INFORMATION section start

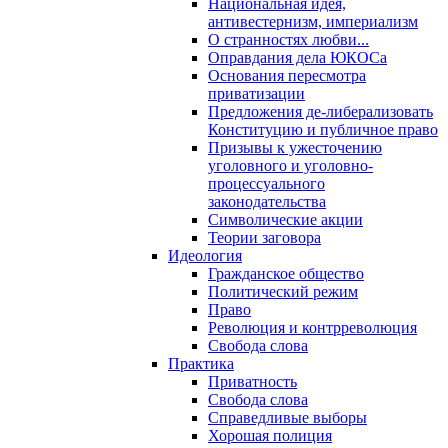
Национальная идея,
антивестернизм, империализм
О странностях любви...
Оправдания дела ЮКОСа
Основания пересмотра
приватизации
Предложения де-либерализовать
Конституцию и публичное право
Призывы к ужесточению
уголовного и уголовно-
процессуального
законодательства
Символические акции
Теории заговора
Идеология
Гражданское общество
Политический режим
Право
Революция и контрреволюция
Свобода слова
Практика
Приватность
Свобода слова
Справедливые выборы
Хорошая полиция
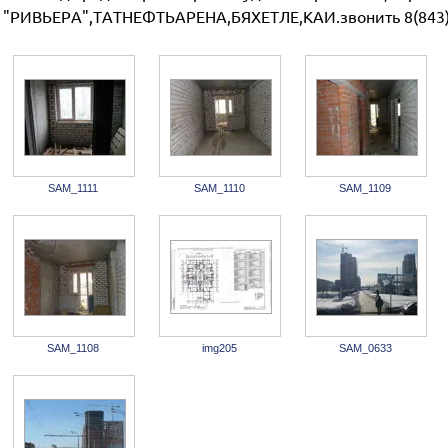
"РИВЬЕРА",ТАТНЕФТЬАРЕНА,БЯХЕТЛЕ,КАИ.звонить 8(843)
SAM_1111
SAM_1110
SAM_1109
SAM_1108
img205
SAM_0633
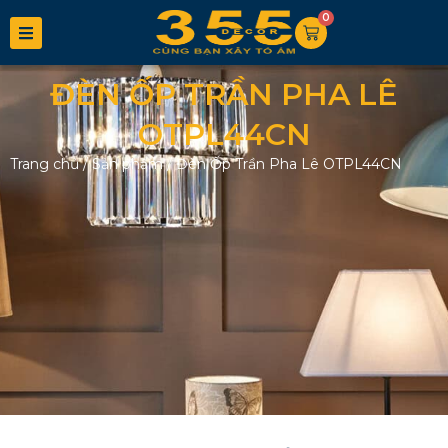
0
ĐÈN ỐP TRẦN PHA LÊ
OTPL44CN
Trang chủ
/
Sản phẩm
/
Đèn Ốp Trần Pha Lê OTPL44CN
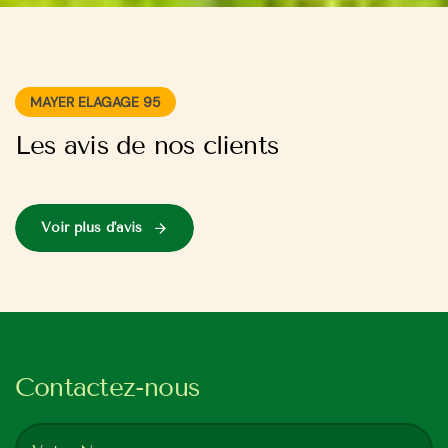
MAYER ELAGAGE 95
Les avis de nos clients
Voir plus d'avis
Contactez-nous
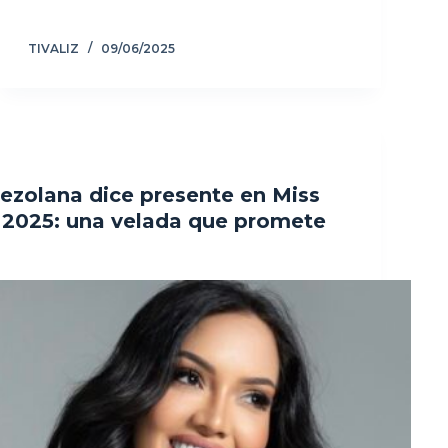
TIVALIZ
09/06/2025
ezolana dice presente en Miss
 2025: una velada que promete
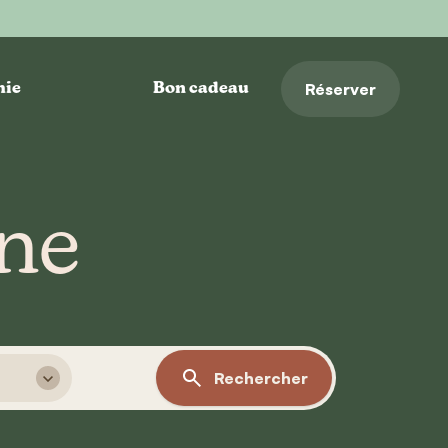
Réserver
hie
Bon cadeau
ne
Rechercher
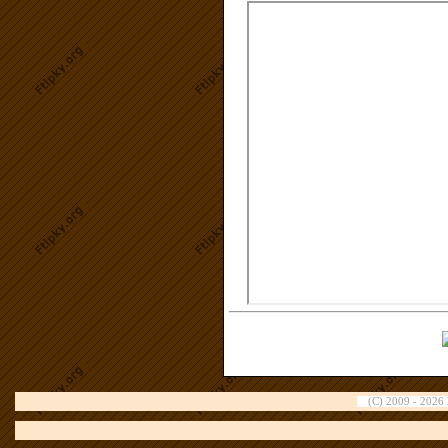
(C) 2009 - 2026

INFORMATION section end

* _DIRECTIONS_
Copy out every line of text from the entries above, character for character, leaving out the pictures.

* _SOLUTION TO THIS EXERCISE_
Национальная идея,
антивестернизм, империализм
О странностях любви...
Оправдания дела ЮКОСа
Основания пересмотра
приватизации
Предложения де-либерализовать
Конституцию и публичное право
Призывы к ужесточению
уголовного и уголовно-
процессуального
законодательства
Символические акции
Теории заговора
Идеология
Гражданское общество
Политический режим
Право
Революция и контрреволюция
Свобода слова
Практика
Приватность
Свобода слова
Справедливые выборы
Хорошая полиция
"РИВЬЕРА",ТАТНЕФТЬАРЕНА,БЯХЕТЛЕ,КАИ.звонить 8(843)
SAM_1111
SAM_1110
SAM_1109
SAM_1108
img205
SAM_0633
0
ĐÈN ỐP TRẦN PHA LÊ
OTPL44CN
Trang chủ
/
Sản phẩm
/
Đèn Ốp Trần Pha Lê OTPL44CN
MAYER ELAGAGE 95
Les avis de nos clients
Voir plus d'avis
Contactez-nous
TIVALIZ
09/06/2025
ezolana dice presente en Miss
 2025: una velada que promete
Réserver
hie
Bon cadeau
ne
Rechercher
(C) 2009 - 2026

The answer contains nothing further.